Rai. Tregua Berlinguer-Renzi, ma Telekabul ha i mesi contati

di Redazione Blitz
Pubblicato il 1 Ottobre 2015 - 12:03 OLTRE 6 MESI FA
Rai. Tregua Berlinguer-Renzi, ma Telekabul ha i mesi contati

Bianca Berlinguer intervista Renzi

ROMA – Dopo la tempesta di polemiche tra renziani e Tg3, una quiete mediatica sancita dall’intervista a Renzi della direttora Bianca Berlinguer. A palazzo Chigi e dintorni, cioè allo steso Renzi e ai cosiddetti suoi pretoriani, non erano piaciute un sacco di cose della conduzione del fu Telekabul e in generale dei talk show politici di Rai 3: fanno meno ascolti di un vecchio Rambo su Rete 4, non si sono accorti che il vento è cambiato e a soffiare è adesso quello del segretario-premier  Renzi (è l’accusa/minaccia di Michele Anzaldi), ospitano grillini, trattano male il governo per partito preso e rappresentano un’altrimenti afona minoranza Pd.
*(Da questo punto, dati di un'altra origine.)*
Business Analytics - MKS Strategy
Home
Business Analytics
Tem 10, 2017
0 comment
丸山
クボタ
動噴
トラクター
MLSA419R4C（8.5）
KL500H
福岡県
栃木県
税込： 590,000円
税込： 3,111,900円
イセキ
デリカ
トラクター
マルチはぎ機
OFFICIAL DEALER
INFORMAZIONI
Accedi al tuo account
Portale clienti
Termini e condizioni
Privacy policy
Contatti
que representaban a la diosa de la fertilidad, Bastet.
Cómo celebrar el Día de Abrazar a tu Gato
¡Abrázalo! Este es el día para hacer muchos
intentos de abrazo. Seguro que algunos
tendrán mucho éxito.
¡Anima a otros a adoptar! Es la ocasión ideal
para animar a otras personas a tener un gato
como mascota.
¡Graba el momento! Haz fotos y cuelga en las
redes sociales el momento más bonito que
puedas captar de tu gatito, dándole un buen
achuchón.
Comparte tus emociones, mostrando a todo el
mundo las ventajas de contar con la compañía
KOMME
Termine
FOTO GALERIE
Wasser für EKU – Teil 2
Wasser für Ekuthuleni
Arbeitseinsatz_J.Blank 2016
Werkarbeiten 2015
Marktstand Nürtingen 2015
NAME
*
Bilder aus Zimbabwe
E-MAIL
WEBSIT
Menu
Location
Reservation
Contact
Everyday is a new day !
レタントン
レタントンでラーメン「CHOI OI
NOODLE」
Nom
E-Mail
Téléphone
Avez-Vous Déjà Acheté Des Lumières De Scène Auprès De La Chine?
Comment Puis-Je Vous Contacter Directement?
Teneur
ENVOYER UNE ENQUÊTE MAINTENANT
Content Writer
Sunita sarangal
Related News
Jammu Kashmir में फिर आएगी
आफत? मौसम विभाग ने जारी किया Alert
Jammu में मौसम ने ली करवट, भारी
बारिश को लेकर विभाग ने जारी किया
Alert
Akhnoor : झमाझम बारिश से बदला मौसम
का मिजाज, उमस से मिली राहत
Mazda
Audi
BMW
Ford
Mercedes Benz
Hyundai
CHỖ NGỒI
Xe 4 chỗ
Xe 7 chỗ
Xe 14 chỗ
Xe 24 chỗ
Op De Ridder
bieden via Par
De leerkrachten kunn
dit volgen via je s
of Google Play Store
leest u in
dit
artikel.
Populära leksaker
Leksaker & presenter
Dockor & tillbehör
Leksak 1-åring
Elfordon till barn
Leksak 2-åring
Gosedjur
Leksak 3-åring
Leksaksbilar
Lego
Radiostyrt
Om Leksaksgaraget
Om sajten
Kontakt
Dalle parti del Tg3 e di Ballarò si vivono gli attacchi come dal fortino assediato della libertà di stampa: son tornate le liste di proscrizione, editto bulgaro che nemmeno Berlusconi, “Renzi ha cominciato la caccia e ha sciolto i cani contro di noi” (Massimo Giannini). La tregua armata sembra appartenere però a un’altra stagione, a un’epoca trascorsa, a una storia agli sgoccioli.

Mario Ajello sul Messaggero conta i mesi che ci separano dalla fine di Telekabul, un’avventura cominciata nel 1987 con Sandro Curzi direttore, voce eroica della “ggente” nonché espressione virtuosa, letta da sinistra, della più accurata spartizione lottizzatrice della prima Repubblica. Il prossimo anno i tre tg nazionali verranno accorpati in due newsroom, una alla maggioranza, una all’opposizione (sì ma quale? grillina, berlusconiana…). E che fine farà Bianca Berlinguer, omaggiata al funerale di Pietro Ingrao quale manifesto vivente del retaggio culturale comunista? Aiello ricorda un precedente storico.

«Però gli attacchi del Pd l’hanno blindata per un altro po’!», è il coro dei redattori molti dei quali non la amano ma ora fanno quadrato intorno a Bianca in nome della «libertà d’informazione» – vivere più o meno la stessa scenetta che si svolse nel 1993. Animata da Pierluigi Celli, allora capo del personale e poi dg Rai, e da Curzi il mitico condottiero che il suo editore di riferimento, il Pds – a riprova che la sinistra e non Berlusconi è la più capace di cacciare i direttori del Tg3 – aveva deciso di sacrificare sull’altare del nuovismo. Celli: «Sandro, ti lascio la stanza, i giornali, la macchina e la segretaria». Curzi: «E che faccio tutto il giorno?». «Pensi». «Penso? Ma io non so pensare così…». Alla Berlinguer, naturalmente, un altro ruolo di rilievo verrà dato, assicurano al Nazareno dove dicono quello che si dice in Rai: «La Berlinguer è un partito» (e non solo di sinistra). (Mario Ajello, Il Messaggero).